*** Opening Dataset records ***

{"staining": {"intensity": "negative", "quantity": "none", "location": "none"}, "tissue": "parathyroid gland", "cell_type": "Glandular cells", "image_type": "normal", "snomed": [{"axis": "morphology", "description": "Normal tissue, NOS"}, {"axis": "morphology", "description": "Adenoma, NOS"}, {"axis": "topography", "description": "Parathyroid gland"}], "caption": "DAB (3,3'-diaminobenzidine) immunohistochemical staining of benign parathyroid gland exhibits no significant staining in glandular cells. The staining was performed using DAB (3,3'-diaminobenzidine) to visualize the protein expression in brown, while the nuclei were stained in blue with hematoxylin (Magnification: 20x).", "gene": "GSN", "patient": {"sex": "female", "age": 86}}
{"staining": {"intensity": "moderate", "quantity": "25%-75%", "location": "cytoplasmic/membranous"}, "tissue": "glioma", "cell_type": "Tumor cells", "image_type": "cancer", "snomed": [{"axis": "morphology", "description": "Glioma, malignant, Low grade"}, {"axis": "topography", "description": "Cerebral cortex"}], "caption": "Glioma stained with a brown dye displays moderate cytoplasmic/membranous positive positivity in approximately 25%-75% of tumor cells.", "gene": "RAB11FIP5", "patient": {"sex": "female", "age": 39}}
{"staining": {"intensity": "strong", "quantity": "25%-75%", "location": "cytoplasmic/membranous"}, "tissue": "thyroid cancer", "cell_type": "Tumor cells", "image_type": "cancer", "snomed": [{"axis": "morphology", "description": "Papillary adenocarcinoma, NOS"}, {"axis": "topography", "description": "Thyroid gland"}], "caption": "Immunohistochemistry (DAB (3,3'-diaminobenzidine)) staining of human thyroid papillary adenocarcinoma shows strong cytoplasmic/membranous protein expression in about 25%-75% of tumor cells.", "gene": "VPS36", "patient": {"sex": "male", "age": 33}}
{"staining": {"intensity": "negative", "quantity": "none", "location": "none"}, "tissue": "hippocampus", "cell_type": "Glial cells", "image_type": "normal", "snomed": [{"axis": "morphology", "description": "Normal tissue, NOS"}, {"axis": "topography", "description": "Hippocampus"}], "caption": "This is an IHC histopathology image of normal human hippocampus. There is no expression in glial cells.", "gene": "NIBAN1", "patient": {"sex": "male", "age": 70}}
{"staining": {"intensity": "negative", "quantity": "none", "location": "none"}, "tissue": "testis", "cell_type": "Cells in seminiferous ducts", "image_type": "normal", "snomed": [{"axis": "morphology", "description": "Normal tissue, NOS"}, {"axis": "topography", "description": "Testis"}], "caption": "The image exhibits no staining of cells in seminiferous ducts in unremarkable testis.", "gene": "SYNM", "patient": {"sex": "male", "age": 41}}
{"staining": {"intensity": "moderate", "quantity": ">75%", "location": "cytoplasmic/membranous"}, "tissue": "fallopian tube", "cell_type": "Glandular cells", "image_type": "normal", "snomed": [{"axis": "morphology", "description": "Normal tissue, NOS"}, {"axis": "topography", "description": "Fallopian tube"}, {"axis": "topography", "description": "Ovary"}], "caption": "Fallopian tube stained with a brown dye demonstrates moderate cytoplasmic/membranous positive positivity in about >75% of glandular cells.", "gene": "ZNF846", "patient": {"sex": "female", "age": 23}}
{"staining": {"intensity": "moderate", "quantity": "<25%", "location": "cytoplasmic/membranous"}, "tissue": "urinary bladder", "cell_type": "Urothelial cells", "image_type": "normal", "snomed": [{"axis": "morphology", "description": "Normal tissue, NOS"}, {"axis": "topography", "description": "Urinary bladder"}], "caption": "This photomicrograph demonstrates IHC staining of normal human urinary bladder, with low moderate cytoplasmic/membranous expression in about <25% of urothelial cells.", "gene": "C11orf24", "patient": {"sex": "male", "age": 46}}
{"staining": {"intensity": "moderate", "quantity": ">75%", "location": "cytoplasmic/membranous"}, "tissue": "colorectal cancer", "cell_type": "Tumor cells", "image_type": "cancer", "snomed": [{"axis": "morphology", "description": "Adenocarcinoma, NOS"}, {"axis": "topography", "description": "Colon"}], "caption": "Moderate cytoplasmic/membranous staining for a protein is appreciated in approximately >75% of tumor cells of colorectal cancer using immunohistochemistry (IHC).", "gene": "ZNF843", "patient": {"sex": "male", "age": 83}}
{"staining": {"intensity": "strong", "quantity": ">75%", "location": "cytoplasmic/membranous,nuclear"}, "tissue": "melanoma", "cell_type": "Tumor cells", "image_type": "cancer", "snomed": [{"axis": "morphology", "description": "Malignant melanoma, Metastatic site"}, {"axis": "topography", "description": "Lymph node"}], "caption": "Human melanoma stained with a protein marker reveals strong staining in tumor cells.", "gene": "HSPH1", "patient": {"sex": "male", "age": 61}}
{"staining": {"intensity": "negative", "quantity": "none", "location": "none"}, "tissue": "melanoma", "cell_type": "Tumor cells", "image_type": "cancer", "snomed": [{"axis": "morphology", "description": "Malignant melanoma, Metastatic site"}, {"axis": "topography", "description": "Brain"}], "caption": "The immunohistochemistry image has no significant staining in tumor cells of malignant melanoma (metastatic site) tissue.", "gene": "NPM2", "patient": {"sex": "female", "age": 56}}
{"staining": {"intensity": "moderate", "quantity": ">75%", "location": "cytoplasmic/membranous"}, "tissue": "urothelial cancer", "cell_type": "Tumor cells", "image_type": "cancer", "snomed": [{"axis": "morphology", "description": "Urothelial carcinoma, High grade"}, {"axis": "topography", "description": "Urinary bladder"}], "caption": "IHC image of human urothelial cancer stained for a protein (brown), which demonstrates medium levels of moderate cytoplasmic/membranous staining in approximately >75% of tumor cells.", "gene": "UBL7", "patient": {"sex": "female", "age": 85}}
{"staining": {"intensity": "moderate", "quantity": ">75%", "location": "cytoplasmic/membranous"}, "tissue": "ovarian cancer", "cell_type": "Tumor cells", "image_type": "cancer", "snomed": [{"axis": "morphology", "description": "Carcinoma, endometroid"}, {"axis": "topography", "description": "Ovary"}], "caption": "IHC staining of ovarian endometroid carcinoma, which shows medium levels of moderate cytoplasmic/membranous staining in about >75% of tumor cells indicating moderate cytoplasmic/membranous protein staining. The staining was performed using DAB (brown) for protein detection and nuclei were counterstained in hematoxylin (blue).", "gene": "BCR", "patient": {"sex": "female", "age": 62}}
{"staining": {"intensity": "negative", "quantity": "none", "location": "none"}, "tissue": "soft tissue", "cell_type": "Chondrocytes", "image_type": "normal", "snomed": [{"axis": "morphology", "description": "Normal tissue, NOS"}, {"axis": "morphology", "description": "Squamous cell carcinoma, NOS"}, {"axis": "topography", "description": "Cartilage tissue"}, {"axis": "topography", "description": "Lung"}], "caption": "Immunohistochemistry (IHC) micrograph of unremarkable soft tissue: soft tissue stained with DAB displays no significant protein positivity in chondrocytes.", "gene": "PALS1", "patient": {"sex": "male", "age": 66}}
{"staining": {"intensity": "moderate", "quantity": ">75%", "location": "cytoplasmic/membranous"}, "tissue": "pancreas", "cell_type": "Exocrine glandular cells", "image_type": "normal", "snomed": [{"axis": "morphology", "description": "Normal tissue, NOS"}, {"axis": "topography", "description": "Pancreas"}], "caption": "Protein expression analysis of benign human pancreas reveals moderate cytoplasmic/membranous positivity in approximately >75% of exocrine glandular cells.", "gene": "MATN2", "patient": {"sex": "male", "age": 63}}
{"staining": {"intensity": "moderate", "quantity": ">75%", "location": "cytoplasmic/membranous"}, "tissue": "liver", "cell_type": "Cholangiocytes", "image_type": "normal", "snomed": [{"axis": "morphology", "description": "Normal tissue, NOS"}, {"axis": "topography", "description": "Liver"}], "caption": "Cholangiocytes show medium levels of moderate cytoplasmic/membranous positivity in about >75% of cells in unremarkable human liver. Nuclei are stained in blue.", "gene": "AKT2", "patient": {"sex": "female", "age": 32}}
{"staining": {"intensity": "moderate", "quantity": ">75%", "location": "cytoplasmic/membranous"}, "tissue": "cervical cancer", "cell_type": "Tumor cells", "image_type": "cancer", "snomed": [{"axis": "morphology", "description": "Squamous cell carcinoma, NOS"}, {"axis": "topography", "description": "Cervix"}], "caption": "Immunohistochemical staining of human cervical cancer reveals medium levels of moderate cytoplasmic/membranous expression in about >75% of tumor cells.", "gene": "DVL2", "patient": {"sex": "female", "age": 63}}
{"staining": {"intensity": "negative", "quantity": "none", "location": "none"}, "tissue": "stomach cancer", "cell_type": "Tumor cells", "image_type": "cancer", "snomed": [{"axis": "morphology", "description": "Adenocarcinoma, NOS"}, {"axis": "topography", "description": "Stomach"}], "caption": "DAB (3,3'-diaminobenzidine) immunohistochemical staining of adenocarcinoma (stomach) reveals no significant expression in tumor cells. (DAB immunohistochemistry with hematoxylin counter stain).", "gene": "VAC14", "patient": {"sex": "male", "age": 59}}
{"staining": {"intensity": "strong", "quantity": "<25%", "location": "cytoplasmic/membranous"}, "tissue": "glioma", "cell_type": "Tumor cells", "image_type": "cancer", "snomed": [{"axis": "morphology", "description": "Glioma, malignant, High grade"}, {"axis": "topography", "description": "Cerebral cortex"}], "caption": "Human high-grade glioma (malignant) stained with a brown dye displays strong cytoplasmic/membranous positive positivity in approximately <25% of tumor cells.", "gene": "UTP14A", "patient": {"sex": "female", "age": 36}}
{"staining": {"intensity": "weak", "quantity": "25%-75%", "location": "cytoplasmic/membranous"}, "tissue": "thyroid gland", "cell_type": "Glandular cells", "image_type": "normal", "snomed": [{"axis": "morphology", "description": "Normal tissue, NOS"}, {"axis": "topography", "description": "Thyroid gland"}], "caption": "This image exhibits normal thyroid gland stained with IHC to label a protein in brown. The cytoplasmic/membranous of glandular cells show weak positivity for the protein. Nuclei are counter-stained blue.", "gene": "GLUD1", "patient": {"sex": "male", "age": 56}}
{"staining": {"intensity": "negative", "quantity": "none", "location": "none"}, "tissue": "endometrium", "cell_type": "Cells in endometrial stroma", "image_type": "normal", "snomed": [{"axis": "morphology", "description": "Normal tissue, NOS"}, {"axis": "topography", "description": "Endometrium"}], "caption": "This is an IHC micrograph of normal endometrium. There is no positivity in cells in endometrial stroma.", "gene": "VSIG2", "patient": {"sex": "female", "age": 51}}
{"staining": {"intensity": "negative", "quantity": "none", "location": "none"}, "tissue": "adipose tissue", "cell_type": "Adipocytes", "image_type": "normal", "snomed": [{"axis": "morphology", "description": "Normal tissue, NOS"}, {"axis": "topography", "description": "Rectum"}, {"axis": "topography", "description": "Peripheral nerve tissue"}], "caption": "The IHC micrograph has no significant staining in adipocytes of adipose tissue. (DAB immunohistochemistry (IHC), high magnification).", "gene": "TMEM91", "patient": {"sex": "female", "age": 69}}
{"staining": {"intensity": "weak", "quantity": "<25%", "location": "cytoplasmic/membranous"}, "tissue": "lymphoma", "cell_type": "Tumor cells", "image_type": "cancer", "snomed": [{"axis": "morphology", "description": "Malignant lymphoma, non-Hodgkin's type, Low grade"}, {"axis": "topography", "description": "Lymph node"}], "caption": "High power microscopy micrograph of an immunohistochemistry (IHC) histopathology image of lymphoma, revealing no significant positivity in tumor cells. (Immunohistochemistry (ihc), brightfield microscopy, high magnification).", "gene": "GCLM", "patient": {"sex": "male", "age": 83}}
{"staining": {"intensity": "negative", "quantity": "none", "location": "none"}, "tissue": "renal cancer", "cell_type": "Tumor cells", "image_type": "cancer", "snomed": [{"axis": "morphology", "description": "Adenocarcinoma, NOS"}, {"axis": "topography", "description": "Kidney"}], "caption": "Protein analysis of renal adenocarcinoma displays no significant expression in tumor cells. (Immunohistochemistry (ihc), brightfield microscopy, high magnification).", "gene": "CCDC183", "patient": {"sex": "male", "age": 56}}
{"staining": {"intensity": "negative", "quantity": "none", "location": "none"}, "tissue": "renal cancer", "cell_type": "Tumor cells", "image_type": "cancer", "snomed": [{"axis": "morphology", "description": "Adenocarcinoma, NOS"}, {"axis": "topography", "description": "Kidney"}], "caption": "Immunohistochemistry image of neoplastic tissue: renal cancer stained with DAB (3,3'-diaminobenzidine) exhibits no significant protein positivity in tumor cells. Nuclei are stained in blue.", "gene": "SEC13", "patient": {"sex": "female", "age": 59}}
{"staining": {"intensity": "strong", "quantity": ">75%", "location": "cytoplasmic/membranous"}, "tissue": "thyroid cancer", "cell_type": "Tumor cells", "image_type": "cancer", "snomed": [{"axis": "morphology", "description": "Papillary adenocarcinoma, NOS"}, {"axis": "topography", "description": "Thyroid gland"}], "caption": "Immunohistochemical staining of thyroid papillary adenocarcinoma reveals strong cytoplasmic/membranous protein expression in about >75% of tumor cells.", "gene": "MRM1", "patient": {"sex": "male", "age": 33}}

*** Closing Dataset records ***

## What is needed
Could you reproduce, exactly, every line above from the line with "non-Hodgkin's type, Low" to the line with "analysis of renal", and no other line? Both ends count.

## Exercise answer
{"staining": {"intensity": "weak", "quantity": "<25%", "location": "cytoplasmic/membranous"}, "tissue": "lymphoma", "cell_type": "Tumor cells", "image_type": "cancer", "snomed": [{"axis": "morphology", "description": "Malignant lymphoma, non-Hodgkin's type, Low grade"}, {"axis": "topography", "description": "Lymph node"}], "caption": "High power microscopy micrograph of an immunohistochemistry (IHC) histopathology image of lymphoma, revealing no significant positivity in tumor cells. (Immunohistochemistry (ihc), brightfield microscopy, high magnification).", "gene": "GCLM", "patient": {"sex": "male", "age": 83}}
{"staining": {"intensity": "negative", "quantity": "none", "location": "none"}, "tissue": "renal cancer", "cell_type": "Tumor cells", "image_type": "cancer", "snomed": [{"axis": "morphology", "description": "Adenocarcinoma, NOS"}, {"axis": "topography", "description": "Kidney"}], "caption": "Protein analysis of renal adenocarcinoma displays no significant expression in tumor cells. (Immunohistochemistry (ihc), brightfield microscopy, high magnification).", "gene": "CCDC183", "patient": {"sex": "male", "age": 56}}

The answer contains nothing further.